Page-level text extractions
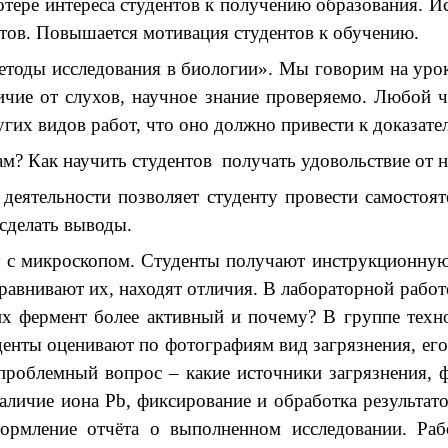
 интереса студентов к получению образования. Исп
нтов. Повышается мотивация студентов к обучению.
 исследования в биологии». Мы говорим на уроке 
ичие от слухов, научное знание проверяемо. Любой 
гих видов работ, что оно должно привести к доказател
Как научить студентов получать удовольствие от н
деятельности позволяет студенту провести самостоя
сделать выводы.
кроскопом. Студенты получают инструкционную ка
сравнивают их, находят отличия. В лабораторной рабо
ких фермент более активный и почему? В группе те
нты оценивают по фотографиям вид загрязнения, его
 проблемный вопрос – какие источники загрязнения,
аличие иона Pb, фиксирование и обработка результат
ормление отчёта о выполненном исследовании. Раб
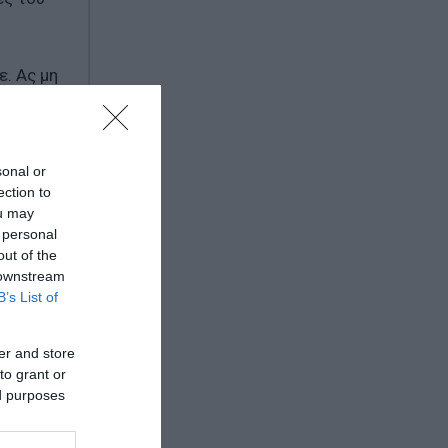
. Ας μη
η.
sonal or
ection to
ou may
 personal
out of the
 downstream
B’s List of
er and store
to grant or
ed purposes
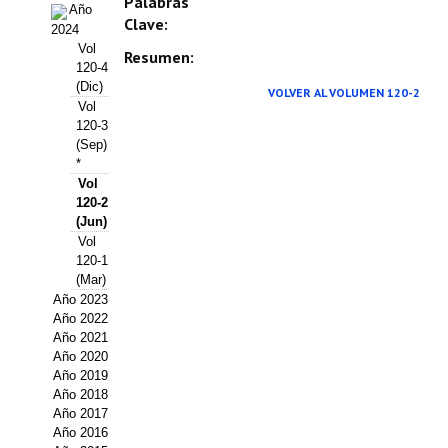
Palabras
Año
Estatutos
Clave:
2024
Vol
Hacerse socio
Resumen:
120-4
(Dic)
VOLVER AL VOLUMEN 120-2
Noticias
Vol
120-3
Galería de Fotos
(Sep)
*
Web AIDA 2.0
Vol
120-2
(Jun)
REVISTA ITEA
Vol
120-1
Presentación ITEA
(Mar)
Año 2023
Equipo Editorial
Año 2022
Año 2021
Leer revista ITEA
Año 2020
Año 2019
Directrices para autores/as
Año 2018
Año 2017
Año 2016
Políticas Editoriales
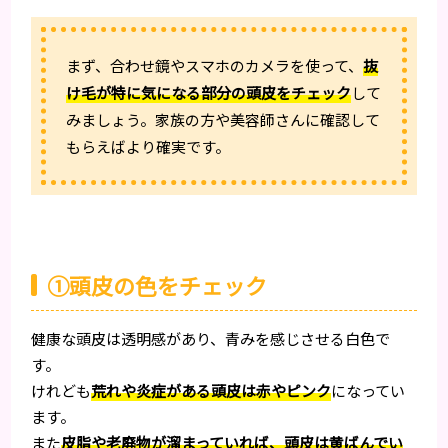
まず、合わせ鏡やスマホのカメラを使って、
抜
け毛が特に気になる部分の頭皮をチェック
して
みましょう。家族の方や美容師さんに確認して
もらえばより確実です。
①頭皮の色をチェック
健康な頭皮は透明感があり、青みを感じさせる白色で
す。
けれども
荒れや炎症がある頭皮は赤やピンク
になってい
ます。
また
皮脂や老廃物が溜まっていれば、頭皮は黄ばんでい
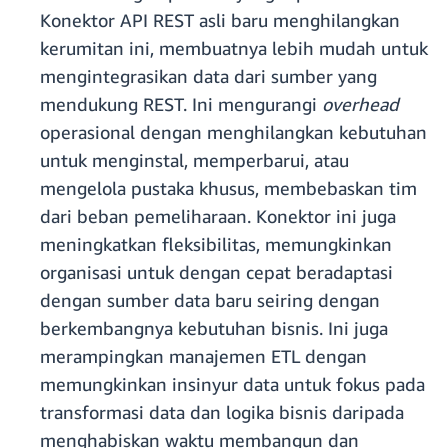
Konektor API REST asli baru menghilangkan
kerumitan ini, membuatnya lebih mudah untuk
mengintegrasikan data dari sumber yang
mendukung REST. Ini mengurangi
overhead
operasional dengan menghilangkan kebutuhan
untuk menginstal, memperbarui, atau
mengelola pustaka khusus, membebaskan tim
dari beban pemeliharaan. Konektor ini juga
meningkatkan fleksibilitas, memungkinkan
organisasi untuk dengan cepat beradaptasi
dengan sumber data baru seiring dengan
berkembangnya kebutuhan bisnis. Ini juga
merampingkan manajemen ETL dengan
memungkinkan insinyur data untuk fokus pada
transformasi data dan logika bisnis daripada
menghabiskan waktu membangun dan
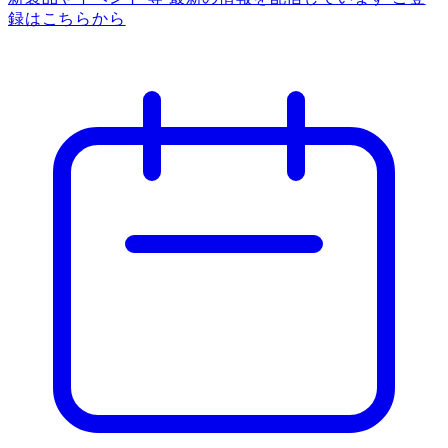
録はこちらから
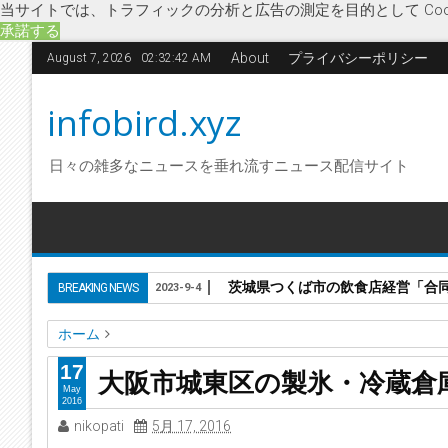
当サイトでは、トラフィックの分析と広告の測定を目的として Coo
承諾する
About
プライバシーポリシー
August 7, 2026
02:32:43 AM
infobird.xyz
日々の雑多なニュースを垂れ流すニュース配信サイト
茨城県つくば市の飲食店経営「合
BREAKING NEWS
2023-9-4
ホーム
かちわり氷
企業解散
経済
荒木正蔵
製氷業
大和製氷
17
大阪市城東区の製氷・冷蔵倉
May
2016
nikopati
5月 17, 2016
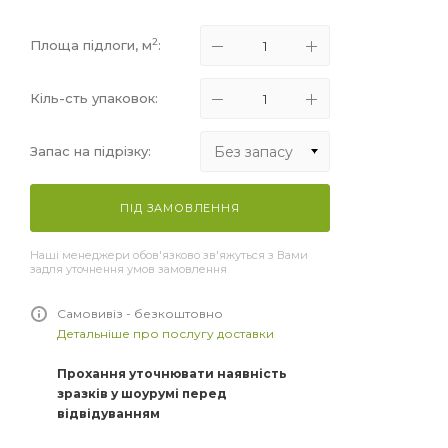
2
Площа підлоги, м
:
Кіль-сть упаковок:
Без запасу
Запас на підрізку:
Без запасу
ПІД ЗАМОВЛЕННЯ
+5%
Наші менеджери обов'язково зв'яжуться з Вами
+10%
задля уточнення умов замовлення
+15%
Самовивіз - безкоштовно
Детальніше про послугу доставки
Прохання уточнювати наявність
зразків у шоурумі перед
відвідуванням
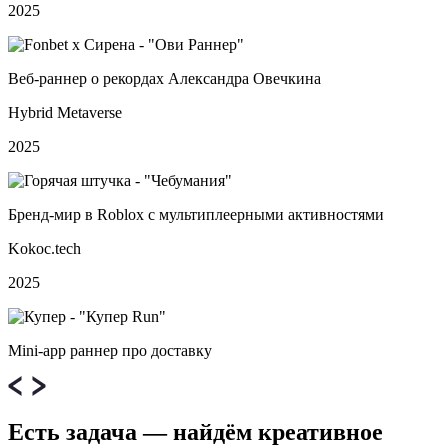
2025
Веб‑раннер о рекордах Александра Овечкина
Hybrid Metaverse
2025
Бренд‑мир в Roblox с мультиплеерными активностями
Kokoc.tech
2025
Mini‑app раннер про доставку
Есть задача — найдём креативное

> _WHAT YOU HAVE TO DO_
Repeat the records exactly but leave out the images.

> _EXPECTED OUTPUT_
 интереса студентов к получению образования. Исп
нтов. Повышается мотивация студентов к обучению.
 исследования в биологии». Мы говорим на уроке 
ичие от слухов, научное знание проверяемо. Любой 
гих видов работ, что оно должно привести к доказател
Как научить студентов получать удовольствие от н
деятельности позволяет студенту провести самостоя
сделать выводы.
кроскопом. Студенты получают инструкционную ка
сравнивают их, находят отличия. В лабораторной рабо
ких фермент более активный и почему? В группе те
нты оценивают по фотографиям вид загрязнения, его
 проблемный вопрос – какие источники загрязнения,
аличие иона Pb, фиксирование и обработка результат
ормление отчёта о выполненном исследовании. Раб
. Ας μη
η.
sonal or
ection to
ou may
 personal
out of the
 downstream
B’s List of
er and store
to grant or
ed purposes
Palabras
Año
Estatutos
Clave:
2024
Vol
Hacerse socio
Resumen:
120-4
(Dic)
VOLVER AL VOLUMEN 120-2
Noticias
Vol
120-3
Galería de Fotos
(Sep)
*
Web AIDA 2.0
Vol
120-2
(Jun)
REVISTA ITEA
Vol
120-1
Presentación ITEA
(Mar)
Año 2023
Equipo Editorial
Año 2022
Año 2021
Leer revista ITEA
Año 2020
Año 2019
Directrices para autores/as
Año 2018
Año 2017
Año 2016
Políticas Editoriales
まず、合わせ鏡やスマホのカメラを使って、
抜
け毛が特に気になる部分の頭皮をチェック
して
みましょう。家族の方や美容師さんに確認して
もらえばより確実です。
①頭皮の色をチェック
健康な頭皮は透明感があり、青みを感じさせる白色で
す。
けれども
荒れや炎症がある頭皮は赤やピンク
になってい
ます。
また
皮脂や老廃物が溜まっていれば、頭皮は黄ばんでい
Konektor API REST asli baru menghilangkan
kerumitan ini, membuatnya lebih mudah untuk
mengintegrasikan data dari sumber yang
mendukung REST. Ini mengurangi
overhead
operasional dengan menghilangkan kebutuhan
untuk menginstal, memperbarui, atau
mengelola pustaka khusus, membebaskan tim
dari beban pemeliharaan. Konektor ini juga
meningkatkan fleksibilitas, memungkinkan
organisasi untuk dengan cepat beradaptasi
dengan sumber data baru seiring dengan
berkembangnya kebutuhan bisnis. Ini juga
merampingkan manajemen ETL dengan
memungkinkan insinyur data untuk fokus pada
transformasi data dan logika bisnis daripada
menghabiskan waktu membangun dan
録はこちらから
当サイトでは、トラフィックの分析と広告の測定を目的として Coo
承諾する
About
プライバシーポリシー
August 7, 2026
02:32:43 AM
infobird.xyz
日々の雑多なニュースを垂れ流すニュース配信サイト
茨城県つくば市の飲食店経営「合
BREAKING NEWS
2023-9-4
ホーム
かちわり氷
企業解散
経済
荒木正蔵
製氷業
大和製氷
17
大阪市城東区の製氷・冷蔵倉
May
2016
nikopati
5月 17, 2016
2
Площа підлоги, м
:
Кіль-сть упаковок:
Без запасу
Запас на підрізку:
Без запасу
ПІД ЗАМОВЛЕННЯ
+5%
Наші менеджери обов'язково зв'яжуться з Вами
+10%
задля уточнення умов замовлення
+15%
Самовивіз - безкоштовно
Детальніше про послугу доставки
Прохання уточнювати наявність
зразків у шоурумі перед
відвідуванням
2025
Веб‑раннер о рекордах Александра Овечкина
Hybrid Metaverse
2025
Бренд‑мир в Roblox с мультиплеерными активностями
Kokoc.tech
2025
Mini‑app раннер про доставку
Есть задача — найдём креативное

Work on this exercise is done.